> _Consignes_:
A. Relevez toutes les catégories de personnels qui, selon le discours sur la police nationale, serviront sous les ordres de l'auditoire.
B. Prolongez le discours sur la police nationale à partir de sa dernière phrase.

Mesdames, messieurs,
- En assistant aujourd'hui à votre cérémonie traditionnelle, et en vous remettant les écharpes tricolores, symbole de l'autorité que vous exercez au nom de la nation, j'ai voulu marquer l'importance que j'attache à votre mission, et à travers vous, à celle de la police nationale.
- Je suis heureux de me trouver dans cette cour, face à ces bâtiments, où se sont déroulés, depuis déjà longtemps tant de travaux, où se sont déterminées tant d'espérances, tant de volontés pour une carrière très exigeante. J'imagine que pour beaucoup de vos anciens, il y a dans ces instants le rappel de ce qui fut pour eux un moment décisif de leur engagement.
- Votre promotion - la 34ème depuis la création de votre Ecole où se sont succédés déjà plus de 2200 de vos anciens - a choisi pour nom celui d'un d'entre eux, ici même présent à votre place, en l'été 1979. Il s'appelait Fernand Chaudières et il est mort en service commandé trois ans plus tard en octobre 1982. L'hommage que vous lui rendez prolonge la citation à l'Ordre de la nation méritée par son courage et par son dévouement. Je m'incline devant la mémoire de ce policier et de tous ceux qui ont payé de leur vie leur dévouement à la collectivité, et je souhaite, madame, vous exprimer ma sympathie et m'associer à la peine de celles qui comme vous portent pendant tant et tant d'années le poids de ces événements terribles que l'actualité oublie trop vite. Tout à l'heure en remettant quelques décorations, dans l'Ordre de la légion d'honneur et dans l'Ordre national du mérite, je pensais précisément à ces moments où l'on peut s'arrêter pour considérer son passé, son avenir, fier des marques de reconnaissance de la nation, à tout ce que cela signifie pour ceux qui ont mérité cet honneur et pour celles et ceux qui tout autour savent bien ce que cela représente, cruellement parfois, de sacrifice.\
En revendiquant l'honneur de servir dans la police nationale aux postes qui seront les vôtres, vous avez témoigné d'un idéal, celui du service public et accepté de satisfaire aux exigences qu'il comporte.
- Dépositaires naturels de l'autorité, il vous reviendra de veiller au strict respect de la discipline sans laquelle les missions de la police ne sauraient être accomplies. Mais aujourd'hui l'affirmation de la hiérarchie qui n'a jamais été et ne doit pas être remise en cause, commande de plus en plus la -recherche de l'adhésion. Vous chercherez à encourager l'expression de vos subordonnés et le dialogue avec eux. Vous veillerez à développer systématiquement la formation continue de ceux qui vous entourent. Bien que ce besoin soit chaque jour davantage ressenti, il serait vite étouffé sans votre pleine et entière collaboration.
- Tout ce que je vous dis n'est pas simplement dicté par le souci d'obtenir des inspecteurs, officiers, gradés, gardiens qui serviront sous vos ordres un -concours entier à l'accomplissement d'une oeuvre commune. Elles tiennent au devoir qui est le vôtre de tenir compte dans votre commandement des préoccupations et des aspirations de vos collaborateurs.

> _Données fournies_:

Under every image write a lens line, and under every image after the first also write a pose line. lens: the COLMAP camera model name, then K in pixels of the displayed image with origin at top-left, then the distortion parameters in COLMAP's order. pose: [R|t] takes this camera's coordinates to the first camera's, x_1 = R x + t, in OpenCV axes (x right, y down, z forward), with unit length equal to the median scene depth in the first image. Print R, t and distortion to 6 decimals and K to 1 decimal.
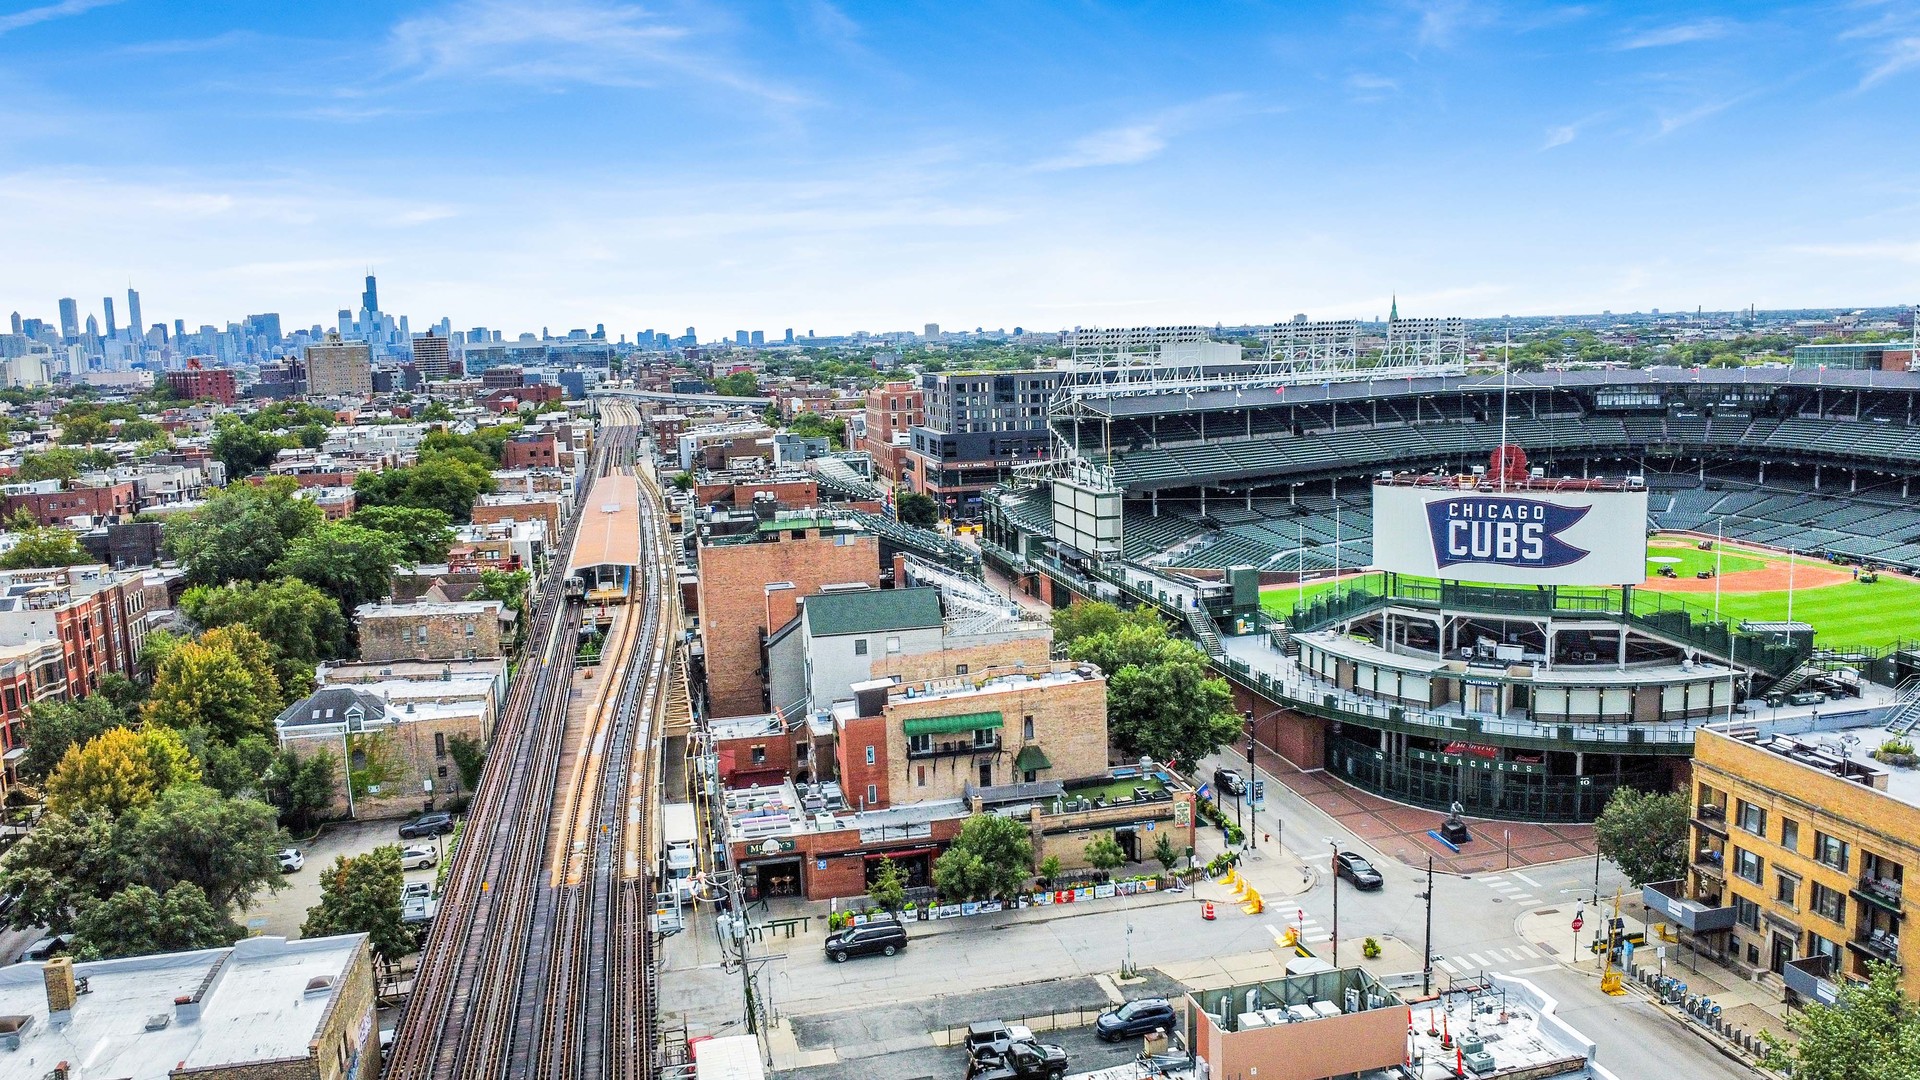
lens RADIAL K [[1404.7, 0, 960.0], [0, 1404.7, 540.0], [0, 0, 1]] dist [-0.014575, -0.036168]
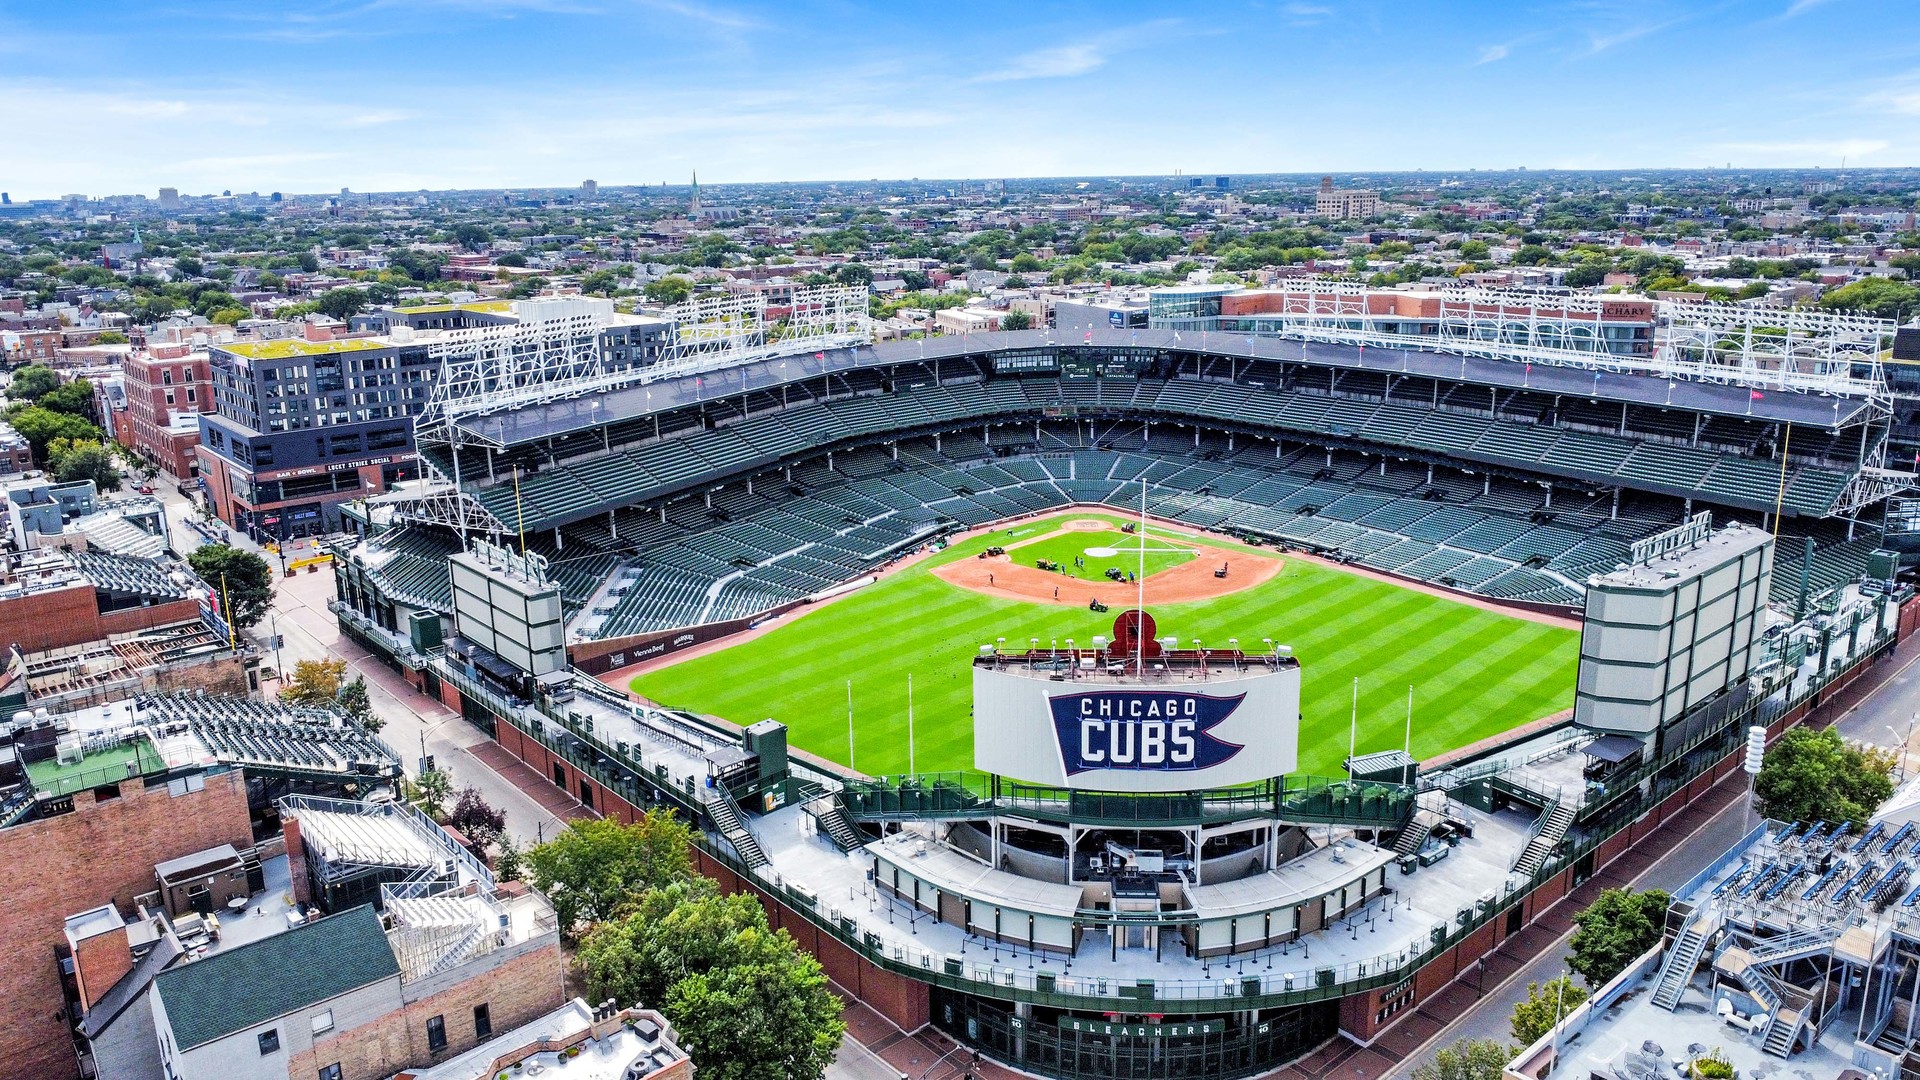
lens RADIAL K [[1404.7, 0, 960.0], [0, 1404.7, 540.0], [0, 0, 1]] dist [-0.014575, -0.036168]
pose [[0.884397, -0.098581, 0.456205, -0.060783], [0.056743, 0.992899, 0.104553, -0.199853], [-0.463273, -0.066580, 0.883711, 0.340752]]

> _Résultats de l'exercice_:
A. inspecteurs, officiers, gradés, gardiens

B.
- Il est vrai que trop souvent la marge d'initiative laissée aux chefs de services est réduite en raison du caractère trop centralisé des structures administratives. C'est un point qui a retenu mon attention. Cela n'est pas sain. Je sais que M. le ministre de l'intérieur et de la décentralisation s'en préoccupe. Il est d'accord pour y veilleu avec un soin particulier.
- L'Ecole nationale de police a été récemment reconnue officiellement comme une grande école, vous le savez, et classée en première catégorie. Dans votre métier, l'expérience sur le terrain, forgée au fil des ans, est irremplaçable, mais elle n'est pas tout à fait suffisante. Vous êtes, comment dire, des généralistes de la vie publique : les commissaires de police doivent à tout moment se recycler, s'adapter, éprouver les transformations internes d'une société dont ils ont pour une large part la charge. C'est tout le sens de l'effort entrepris depuis trois ans déjà par le ministre responsable et par le secrétaire d'Etat à la sécurité publique `Joseph Franceschi` qui mettent le plus souvent l'accent sur la formation par le réaménagement des structures administratives avec l'ouverture du Centre national d'étude et de formation de Gif-sur-Yvette et l'introduction de nouveaux enseignements et de méthodes inédites sont des instruments qui doivent être utilisés au mieux selon la haute conception que vous avez de votre charge.\
Sans doute, à la veille de prendre vos fonctions, vous interrogez-vous sur les conditions dans lesquelles votre mission quotidienne pourra être accomplie alors que vous serez de plus en plus sollicités pour répondre au besoin grandissant de sécurité. Apaiser l'inquiétude des Français, répondre à leur attente, c'est une priorité à l'application de laquelle il vous reviendra de penser constamment.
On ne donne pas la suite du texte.